No âmbito da nova administração pública, uma das questões basilares foi a adoção da perspectiva da orientação pública para o cidadão. Isso significou uma mudança expressiva na própria concepção de cidadão: de financiador à usuário e principal destinatário das ações e serviços públicos.

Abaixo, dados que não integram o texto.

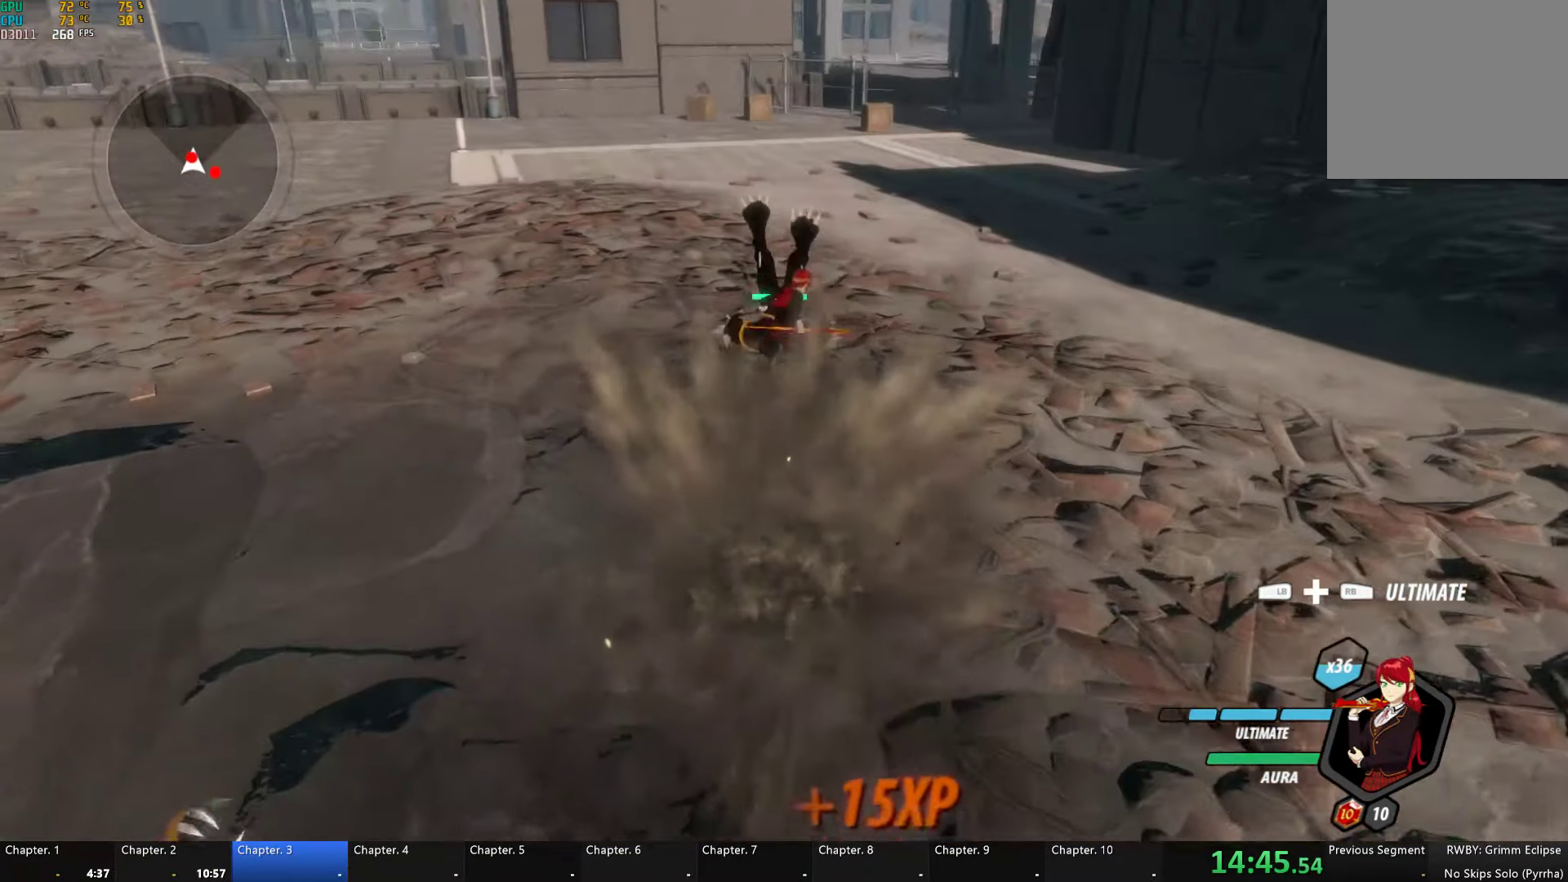
{"buttons": ["Y"], "left_stick": "up", "right_stick": "center", "events": [[300, "B", "down"], [316, "Y", "up"], [350, "L1", "up"], [383, "B", "up"], [466, "Y", "down"]]}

Informe se é verdadeiro (V) ou falso (F) o que se afirma sobre o conceito de cliente-cidadão e a busca pela excelência no serviço público. ( ) O conceito de qualidade no serviço público relaciona-se à satisfação do cidadão e das suas necessidades. ( ) A excelência no serviço público está atrelada à satisfação do cidadão e nada tem a ver com o desempenho dos servidores públicos. ( ) Quando a excelência no serviço público é alcançada não se faz necessário realizar a avaliação e o acompanhamento dos níveis de qualidade, uma vez que estes já foram cumpridos. ( ) A ideia de cliente-cidadão reforça a posição do cidadão como a razão de existir do ente público, cuja participação deve ser facilitada e sua voz ouvida (sugestões, queixas e elogios). De acordo com as afirmações, a sequência correta é
- A)V, F, F, V.
Correta, porque reúne as duas afirmações verdadeiras e as duas falsas na sequência prevista.
- B)V, V, V, F.
Errada, porque trata como verdadeiras as afirmações 2 e 3, que negam a importância do desempenho dos servidores e da avaliação contínua.
- C)F, V, V, F.
Errada, porque inverte a primeira e a quarta afirmações, que são verdadeiras, além de aceitar como verdadeiras as duas centrais, que são falsas.
- D)F, F, F, V.
Errada, porque considera falsas a primeira e a quarta afirmações, embora ambas expressem corretamente a lógica do cliente-cidadão e da qualidade do serviço público.
Gabarito: A
Na nova administração pública, a lógica muda: o cidadão deixa de ser visto só como quem paga a conta e passa a ser tratado como destinatário central da atuação estatal. Isso puxa a ideia de cliente-cidadão, muito ligada à qualidade do serviço público, à eficiência e à busca de resultados que realmente atendam às necessidades da população. A Administração não existe para enfeite: ela existe para servir, com foco em utilidade, acessibilidade e boa prestação do serviço. Esse raciocínio conversa diretamente com o art. 37, caput, da Constituição, especialmente com o princípio da eficiência. Por isso, a primeira afirmação é verdadeira: qualidade no serviço público tem relação direta com a satisfação do cidadão e com o atendimento das suas necessidades. Em linguagem simples, serviço público bom é o que resolve problema de gente real, não só o que cumpre ritual burocrático. A segunda é falsa porque a excelência no serviço público não depende apenas da satisfação do usuário; ela também passa pelo desempenho dos servidores, pela organização interna, pela produtividade, pelo uso racional de recursos e pela gestão adequada. Se o servidor atua mal, a satisfação do cidadão cai junto. A terceira também é falsa: excelência não dispensa avaliação e acompanhamento, porque qualidade precisa ser medida, monitorada e corrigida continuamente. Serviço público não é troféu que, depois de conquistado, fica brilhando sozinho. A quarta é verdadeira porque a ideia de cliente-cidadão reforça exatamente isso: o cidadão é a razão de existir do ente público, deve ter participação facilitada e sua voz precisa ser ouvida por meio de sugestões, reclamações e elogios. É uma visão bem alinhada com a administração gerencial e com mecanismos de controle social e melhoria contínua.